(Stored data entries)
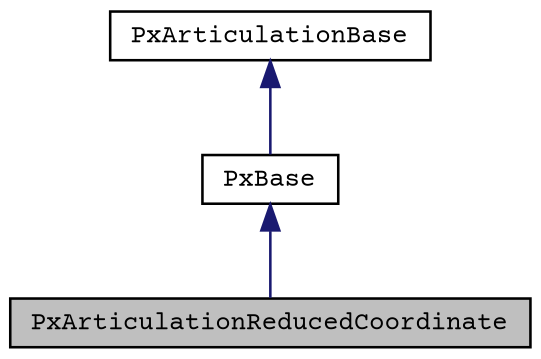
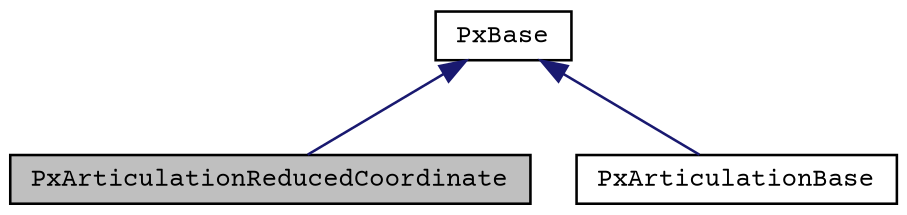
  digraph {
    fontname="Courier Prime"
    node [color=black fillcolor=white fontname="Courier Prime" fontsize=10 shape=record style=filled]
    edge [color=midnightblue dir=back fontname="Courier Prime" fontsize=10 labelfontname=Helvetica labelfontsize=10 style=solid]
    n1 [fillcolor=grey75 fontcolor=black height=0.2 label=PxArticulationReducedCoordinate width=0.4]
    n2 [height=0.2 label=PxArticulationBase width=0.4]
    n3 [height=0.2 label=PxBase width=0.4]
    n3 -> n1
-   n2 -> n3
+   n3 -> n2
  }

What this task involves:
Please set down every line of the data above again, word for word, leaving the pictures out.

Final answer:
  digraph {
    fontname="Courier Prime"
    node [color=black fillcolor=white fontname="Courier Prime" fontsize=10 shape=record style=filled]
    edge [color=midnightblue dir=back fontname="Courier Prime" fontsize=10 labelfontname=Helvetica labelfontsize=10 style=solid]
    n1 [fillcolor=grey75 fontcolor=black height=0.2 label=PxArticulationReducedCoordinate width=0.4]
    n2 [height=0.2 label=PxArticulationBase width=0.4]
    n3 [height=0.2 label=PxBase width=0.4]
    n3 -> n1
-   n2 -> n3
+   n3 -> n2
  }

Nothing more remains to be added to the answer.